The Charlotte store, located at The Shoppes at Ardrey Kell, is the first in a Harris Teeter pilot program to implement the Second Nature Compact Chiller (SNCC) technology developed by Hill Phoenix.
Over the last couple of years, as part of ongoing discussions about refrigerant management, Michal Shepard, director of energy for Harris Teeter, sought a compact refrigeration technology that would reduce the initial refrigerant charge and the potential for leaks over the life of the equipment.
According to Shepard, “We asked Hill Phoenix to look at secondary refrigeration in a new way. Could they find or produce a refrigeration system that would simplify the typical secondary systems? Could they produce these systems as self-contained modules with small charges, no oil systems, and simplified controls that could be stacked together to give us the refrigeration rack-style efficiencies we have today?
“We also wanted as close to a nonfield-serviceable unit as possible.”
“We searched all over the world and were able to find similar technology being utilized in Sweden,” said Brad Schwichtenberg, vice president of business development for the manufacturer.
“We contacted the inventor and worked with him to create our proprietary Second Nature Compact Chiller units.”
DIFFERENCESThe new technology is a bit different from the standard Second Nature medium-temperature secondary refrigeration systems.
The standard systems are air-cooled, parallel compressor systems connected to brazed plate heat exchangers that provide a chilled water and glycol mixture for cooling display cases and coolers.
The SNCC units have been designed to provide this same cooling effect by paralleling the hydronics side of the secondary system as opposed to the refrigeration side of the system. The units also use a water and glycol mixture as a condensing fluid for compressor heat rejection. This design allows a reduction in refrigerant charge. “The technology is simple,” said Schwichtenberg. “It’s like lining up several home refrigerators to make cold water.”
He noted that a unique feature of the design is the multichannel heat exchanger. The patented technology is actually three heat exchangers in one. One circuit is for cooling, another circuit is for condensing, and the third is a liquid subcooling circuit that also acts as a buffer between the cooling and condensing sections. In addition, the chiller units employ even-sized scroll compressors and are pre-charged.
REDUCTION OF CHARGESStandard Second Nature medium-temperature systems are said to be able to reduce refrigerant required by 50 to 75 percent by eliminating refrigerant in long runs to case circuits around the store. Cooling at the display cases and coolers is achieved utilizing a 35 percent glycol solution that is delivered via loop piping.
Because the medium-temperature secondary refrigerant is not under high pressure like a primary refrigeration direct expansion (DX) system, the Harris Teeter installation uses the Georg Fischer ABS plastic piping system instead of copper pipe.
Because the piping that contains HFC refrigerant for the SNCC units is measured in inches, the system is critically charged. The critical charge feature, combined with the new Hill Phoenix SmartValve™ electronic superheat management system, allows a charge of less than 8 pounds for a single unit, the company said. This further reduces refrigerant requirements and eliminates the need for excess amounts of refrigerant storage within the system that typically accommodates wide swings in ambient conditions.
Historically, a typical DX refrigeration installation (total low and medium temperature) at Harris Teeter required approximately 4,400 pounds of refrigerant. The Ardrey Kell installation requires approximately 1,200 pounds, the majority of which is utilized by the low-temperature systems. This is nearly a 73 percent reduction in total store refrigerant, officials said.
To break it down further, officials said, a medium-temperature system normally would require around 3,300 pounds of refrigerant.
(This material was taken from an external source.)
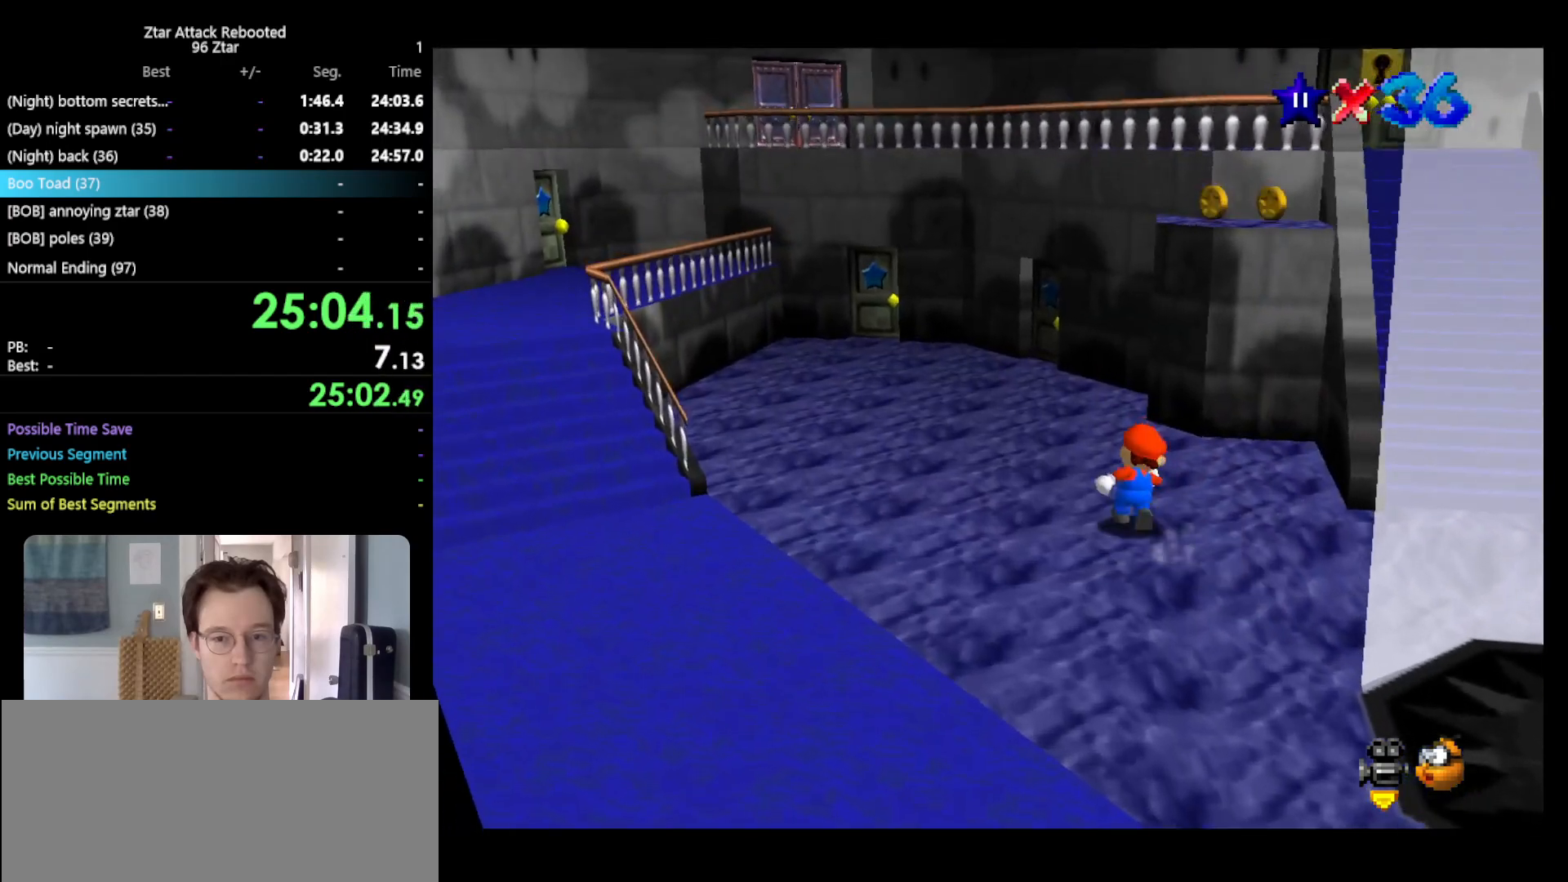
{"buttons": [], "left_stick": "up-left", "events": [[17, "A", "down"], [83, "A", "up"], [300, "left_stick", "up-left"]]}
In the new store, the medium-temperature systems requires 100 pounds of refrigerant. The units were pre-charged at the factory.
If all goes according to plan with this first installation, a second installation will utilize Hill Phoenix Second Nature Compact Chiller units for both low- and medium-temperature applications. When this occurs, the total refrigerant reduction will be approximately 95 percent, it was reported.
LEAK ISSUESAs for leak potential, all refrigerant is confined to the machine room with SNCC units. As a result, leak potential is less than 1 percent, said Rick Rogers of Rogers Refrigeration, the installing contractor at the Harris Teeter store. He described the SNCC secondary coolant technology as the most effective way to reduce the amount of refrigerant in a supermarket to date.
LOWER MAINTENANCE COSTSAnother advantage of the units is lower refrigeration maintenance cost, the company said. By using plug-and-play product architecture, the maintenance cost is reduced because the units can be either worked on in a nonemergency environment or returned to the factory for service.
“There are no service ports on the refrigeration side. If there is ever a problem on the refrigeration side, units are simply replaced and returned to the factory,” Schwichtenberg said. Additionally, each unit has its own exclusive control system, which enables easier diagnostics, he said.
CASE CONSIDERATIONSThe new Harris Teeter store also employs Hill Phoenix Coolgenix™ dome cases for both meat and service seafood. The design of the cases accentuates the display of the product and extends product life, it was noted. The company said these were the first display cases designed for secondary coolant technology.